**TASK GOAL**
Word by word and line by line, write out all of the records.

*** GIVEN RECORDS ***

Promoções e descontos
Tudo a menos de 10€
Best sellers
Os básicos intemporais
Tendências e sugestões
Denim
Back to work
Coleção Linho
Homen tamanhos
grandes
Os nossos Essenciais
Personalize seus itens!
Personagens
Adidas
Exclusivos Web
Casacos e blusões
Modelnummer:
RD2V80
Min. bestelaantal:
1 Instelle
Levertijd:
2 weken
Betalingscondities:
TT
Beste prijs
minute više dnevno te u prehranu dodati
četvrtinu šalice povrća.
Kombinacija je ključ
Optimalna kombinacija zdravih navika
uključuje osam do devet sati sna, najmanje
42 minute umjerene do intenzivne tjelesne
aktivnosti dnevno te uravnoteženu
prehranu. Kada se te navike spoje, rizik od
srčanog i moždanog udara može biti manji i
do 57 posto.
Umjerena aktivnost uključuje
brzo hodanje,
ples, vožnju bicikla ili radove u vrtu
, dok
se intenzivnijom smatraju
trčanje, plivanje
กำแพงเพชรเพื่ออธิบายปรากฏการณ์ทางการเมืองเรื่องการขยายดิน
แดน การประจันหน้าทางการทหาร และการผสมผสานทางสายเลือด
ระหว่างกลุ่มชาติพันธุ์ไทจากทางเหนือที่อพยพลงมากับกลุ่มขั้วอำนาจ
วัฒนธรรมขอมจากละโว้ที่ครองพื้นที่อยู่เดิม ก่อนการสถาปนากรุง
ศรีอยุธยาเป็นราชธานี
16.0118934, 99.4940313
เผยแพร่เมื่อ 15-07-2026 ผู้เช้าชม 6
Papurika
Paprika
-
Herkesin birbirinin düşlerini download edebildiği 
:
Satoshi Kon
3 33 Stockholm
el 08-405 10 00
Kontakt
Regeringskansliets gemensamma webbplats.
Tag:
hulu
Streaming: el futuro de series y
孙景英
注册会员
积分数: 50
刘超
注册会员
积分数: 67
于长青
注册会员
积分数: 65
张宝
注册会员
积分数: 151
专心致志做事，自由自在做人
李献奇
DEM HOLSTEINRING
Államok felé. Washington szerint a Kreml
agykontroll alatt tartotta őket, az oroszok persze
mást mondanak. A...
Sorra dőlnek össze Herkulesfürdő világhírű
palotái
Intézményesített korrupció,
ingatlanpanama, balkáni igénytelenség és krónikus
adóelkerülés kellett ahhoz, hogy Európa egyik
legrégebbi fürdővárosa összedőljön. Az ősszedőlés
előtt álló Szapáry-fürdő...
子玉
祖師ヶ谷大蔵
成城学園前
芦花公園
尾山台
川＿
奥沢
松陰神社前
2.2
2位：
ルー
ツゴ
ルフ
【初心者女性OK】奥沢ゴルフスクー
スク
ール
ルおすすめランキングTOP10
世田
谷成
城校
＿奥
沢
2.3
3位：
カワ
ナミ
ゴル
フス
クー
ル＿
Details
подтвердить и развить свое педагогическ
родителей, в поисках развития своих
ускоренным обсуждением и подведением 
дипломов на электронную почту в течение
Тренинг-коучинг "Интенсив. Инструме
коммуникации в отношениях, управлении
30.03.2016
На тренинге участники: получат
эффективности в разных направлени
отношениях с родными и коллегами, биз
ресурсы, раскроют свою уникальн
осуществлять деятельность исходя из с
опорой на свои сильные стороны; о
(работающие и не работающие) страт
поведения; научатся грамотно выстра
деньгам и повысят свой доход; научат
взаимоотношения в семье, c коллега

***

**SOLVED EXERCISE**
Promoções e descontos
Tudo a menos de 10€
Best sellers
Os básicos intemporais
Tendências e sugestões
Denim
Back to work
Coleção Linho
Homen tamanhos
grandes
Os nossos Essenciais
Personalize seus itens!
Personagens
Adidas
Exclusivos Web
Casacos e blusões
Modelnummer:
RD2V80
Min. bestelaantal:
1 Instelle
Levertijd:
2 weken
Betalingscondities:
TT
Beste prijs
minute više dnevno te u prehranu dodati
četvrtinu šalice povrća.
Kombinacija je ključ
Optimalna kombinacija zdravih navika
uključuje osam do devet sati sna, najmanje
42 minute umjerene do intenzivne tjelesne
aktivnosti dnevno te uravnoteženu
prehranu. Kada se te navike spoje, rizik od
srčanog i moždanog udara može biti manji i
do 57 posto.
Umjerena aktivnost uključuje
brzo hodanje,
ples, vožnju bicikla ili radove u vrtu
, dok
se intenzivnijom smatraju
trčanje, plivanje
กำแพงเพชรเพื่ออธิบายปรากฏการณ์ทางการเมืองเรื่องการขยายดิน
แดน การประจันหน้าทางการทหาร และการผสมผสานทางสายเลือด
ระหว่างกลุ่มชาติพันธุ์ไทจากทางเหนือที่อพยพลงมากับกลุ่มขั้วอำนาจ
วัฒนธรรมขอมจากละโว้ที่ครองพื้นที่อยู่เดิม ก่อนการสถาปนากรุง
ศรีอยุธยาเป็นราชธานี
16.0118934, 99.4940313
เผยแพร่เมื่อ 15-07-2026 ผู้เช้าชม 6
Papurika
Paprika
-
Herkesin birbirinin düşlerini download edebildiği 
:
Satoshi Kon
3 33 Stockholm
el 08-405 10 00
Kontakt
Regeringskansliets gemensamma webbplats.
Tag:
hulu
Streaming: el futuro de series y
孙景英
注册会员
积分数: 50
刘超
注册会员
积分数: 67
于长青
注册会员
积分数: 65
张宝
注册会员
积分数: 151
专心致志做事，自由自在做人
李献奇
DEM HOLSTEINRING
Államok felé. Washington szerint a Kreml
agykontroll alatt tartotta őket, az oroszok persze
mást mondanak. A...
Sorra dőlnek össze Herkulesfürdő világhírű
palotái
Intézményesített korrupció,
ingatlanpanama, balkáni igénytelenség és krónikus
adóelkerülés kellett ahhoz, hogy Európa egyik
legrégebbi fürdővárosa összedőljön. Az ősszedőlés
előtt álló Szapáry-fürdő...
子玉
祖師ヶ谷大蔵
成城学園前
芦花公園
尾山台
川＿
奥沢
松陰神社前
2.2
2位：
ルー
ツゴ
ルフ
【初心者女性OK】奥沢ゴルフスクー
スク
ール
ルおすすめランキングTOP10
世田
谷成
城校
＿奥
沢
2.3
3位：
カワ
ナミ
ゴル
フス
クー
ル＿
Details
подтвердить и развить свое педагогическ
родителей, в поисках развития своих
ускоренным обсуждением и подведением 
дипломов на электронную почту в течение
Тренинг-коучинг "Интенсив. Инструме
коммуникации в отношениях, управлении
30.03.2016
На тренинге участники: получат
эффективности в разных направлени
отношениях с родными и коллегами, биз
ресурсы, раскроют свою уникальн
осуществлять деятельность исходя из с
опорой на свои сильные стороны; о
(работающие и не работающие) страт
поведения; научатся грамотно выстра
деньгам и повысят свой доход; научат
взаимоотношения в семье, c коллега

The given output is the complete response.